(Saved data entries)
##########
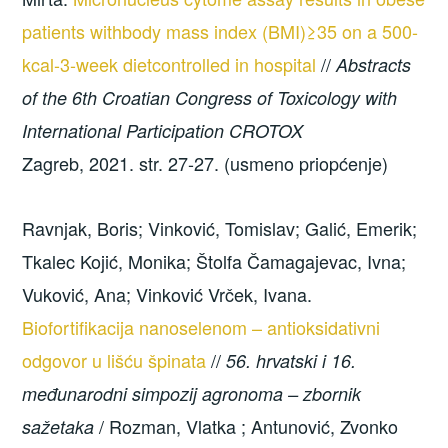
patients withbody mass index (BMI)≥35 on a 500-
kcal-3-week dietcontrolled in hospital
//
Abstracts
of the 6th Croatian Congress of Toxicology with
International Participation CROTOX
Zagreb, 2021. str. 27-27. (usmeno priopćenje)
Ravnjak, Boris; Vinković, Tomislav; Galić, Emerik;
Tkalec Kojić, Monika; Štolfa Čamagajevac, Ivna;
Vuković, Ana; Vinković Vrček, Ivana.
Biofortifikacija nanoselenom – antioksidativni
odgovor u lišću špinata
//
56. hrvatski i 16.
međunarodni simpozij agronoma – zbornik
/ Rozman, Vlatka ; Antunović, Zvonko
sažetaka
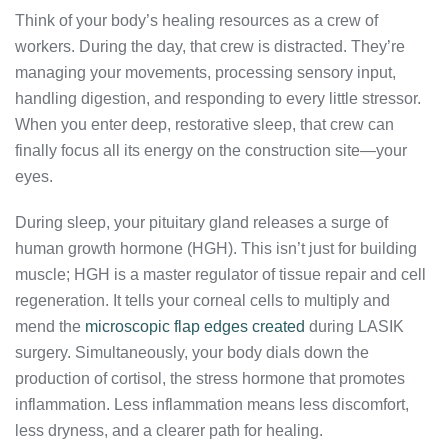
Think of your body’s healing resources as a crew of
workers. During the day, that crew is distracted. They’re
managing your movements, processing sensory input,
handling digestion, and responding to every little stressor.
When you enter deep, restorative sleep, that crew can
finally focus all its energy on the construction site—your
eyes.
During sleep, your pituitary gland releases a surge of
human growth hormone (HGH). This isn’t just for building
muscle; HGH is a master regulator of tissue repair and cell
regeneration. It tells your corneal cells to multiply and
mend the
microscopic flap edges created
during LASIK
surgery. Simultaneously, your body dials down the
production of cortisol, the stress hormone that promotes
inflammation. Less inflammation means less discomfort,
less dryness, and a clearer path for healing.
##########
- [HOW TO COMPLETE THIS TASK]: Restate the data word for word and exclude every picture.

- [EXERCISE ANSWER]:
patients withbody mass index (BMI)≥35 on a 500-
kcal-3-week dietcontrolled in hospital
//
Abstracts
of the 6th Croatian Congress of Toxicology with
International Participation CROTOX
Zagreb, 2021. str. 27-27. (usmeno priopćenje)
Ravnjak, Boris; Vinković, Tomislav; Galić, Emerik;
Tkalec Kojić, Monika; Štolfa Čamagajevac, Ivna;
Vuković, Ana; Vinković Vrček, Ivana.
Biofortifikacija nanoselenom – antioksidativni
odgovor u lišću špinata
//
56. hrvatski i 16.
međunarodni simpozij agronoma – zbornik
/ Rozman, Vlatka ; Antunović, Zvonko
sažetaka
Think of your body’s healing resources as a crew of
workers. During the day, that crew is distracted. They’re
managing your movements, processing sensory input,
handling digestion, and responding to every little stressor.
When you enter deep, restorative sleep, that crew can
finally focus all its energy on the construction site—your
eyes.
During sleep, your pituitary gland releases a surge of
human growth hormone (HGH). This isn’t just for building
muscle; HGH is a master regulator of tissue repair and cell
regeneration. It tells your corneal cells to multiply and
mend the
microscopic flap edges created
during LASIK
surgery. Simultaneously, your body dials down the
production of cortisol, the stress hormone that promotes
inflammation. Less inflammation means less discomfort,
less dryness, and a clearer path for healing.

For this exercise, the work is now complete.